Listed records START

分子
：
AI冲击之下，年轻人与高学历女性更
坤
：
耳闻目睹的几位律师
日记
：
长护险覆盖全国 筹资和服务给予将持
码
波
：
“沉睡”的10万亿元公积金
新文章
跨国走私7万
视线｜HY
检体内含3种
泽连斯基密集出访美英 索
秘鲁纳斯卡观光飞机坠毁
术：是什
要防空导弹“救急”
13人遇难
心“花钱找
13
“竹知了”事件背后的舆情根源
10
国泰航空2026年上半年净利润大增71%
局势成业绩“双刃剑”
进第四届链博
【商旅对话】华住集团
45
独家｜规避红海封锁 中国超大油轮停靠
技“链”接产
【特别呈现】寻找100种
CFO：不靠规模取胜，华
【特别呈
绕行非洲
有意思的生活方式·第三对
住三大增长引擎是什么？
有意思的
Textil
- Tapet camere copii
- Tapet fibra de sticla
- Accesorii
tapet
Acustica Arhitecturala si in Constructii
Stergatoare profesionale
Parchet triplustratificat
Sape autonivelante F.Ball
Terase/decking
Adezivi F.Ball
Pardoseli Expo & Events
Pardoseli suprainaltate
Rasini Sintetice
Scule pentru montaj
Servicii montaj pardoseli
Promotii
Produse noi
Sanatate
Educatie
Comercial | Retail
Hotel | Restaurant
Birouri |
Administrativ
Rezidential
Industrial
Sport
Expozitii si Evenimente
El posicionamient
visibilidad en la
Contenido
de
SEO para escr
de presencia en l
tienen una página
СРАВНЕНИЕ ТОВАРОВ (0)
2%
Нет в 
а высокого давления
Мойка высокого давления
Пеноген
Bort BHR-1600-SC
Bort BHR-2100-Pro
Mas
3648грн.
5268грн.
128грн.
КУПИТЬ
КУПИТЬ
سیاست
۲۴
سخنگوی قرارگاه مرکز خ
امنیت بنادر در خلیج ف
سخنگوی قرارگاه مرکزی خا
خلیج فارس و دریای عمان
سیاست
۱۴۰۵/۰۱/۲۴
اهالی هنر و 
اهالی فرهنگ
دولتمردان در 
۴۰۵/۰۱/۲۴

Listed records END

About this task:
The response should consist of all the entries, transcribed exactly.

Exercise response:
分子
：
AI冲击之下，年轻人与高学历女性更
坤
：
耳闻目睹的几位律师
日记
：
长护险覆盖全国 筹资和服务给予将持
码
波
：
“沉睡”的10万亿元公积金
新文章
跨国走私7万
视线｜HY
检体内含3种
泽连斯基密集出访美英 索
秘鲁纳斯卡观光飞机坠毁
术：是什
要防空导弹“救急”
13人遇难
心“花钱找
13
“竹知了”事件背后的舆情根源
10
国泰航空2026年上半年净利润大增71%
局势成业绩“双刃剑”
进第四届链博
【商旅对话】华住集团
45
独家｜规避红海封锁 中国超大油轮停靠
技“链”接产
【特别呈现】寻找100种
CFO：不靠规模取胜，华
【特别呈
绕行非洲
有意思的生活方式·第三对
住三大增长引擎是什么？
有意思的
Textil
- Tapet camere copii
- Tapet fibra de sticla
- Accesorii
tapet
Acustica Arhitecturala si in Constructii
Stergatoare profesionale
Parchet triplustratificat
Sape autonivelante F.Ball
Terase/decking
Adezivi F.Ball
Pardoseli Expo & Events
Pardoseli suprainaltate
Rasini Sintetice
Scule pentru montaj
Servicii montaj pardoseli
Promotii
Produse noi
Sanatate
Educatie
Comercial | Retail
Hotel | Restaurant
Birouri |
Administrativ
Rezidential
Industrial
Sport
Expozitii si Evenimente
El posicionamient
visibilidad en la
Contenido
de
SEO para escr
de presencia en l
tienen una página
СРАВНЕНИЕ ТОВАРОВ (0)
2%
Нет в 
а высокого давления
Мойка высокого давления
Пеноген
Bort BHR-1600-SC
Bort BHR-2100-Pro
Mas
3648грн.
5268грн.
128грн.
КУПИТЬ
КУПИТЬ
سیاست
۲۴
سخنگوی قرارگاه مرکز خ
امنیت بنادر در خلیج ف
سخنگوی قرارگاه مرکزی خا
خلیج فارس و دریای عمان
سیاست
۱۴۰۵/۰۱/۲۴
اهالی هنر و 
اهالی فرهنگ
دولتمردان در 
۴۰۵/۰۱/۲۴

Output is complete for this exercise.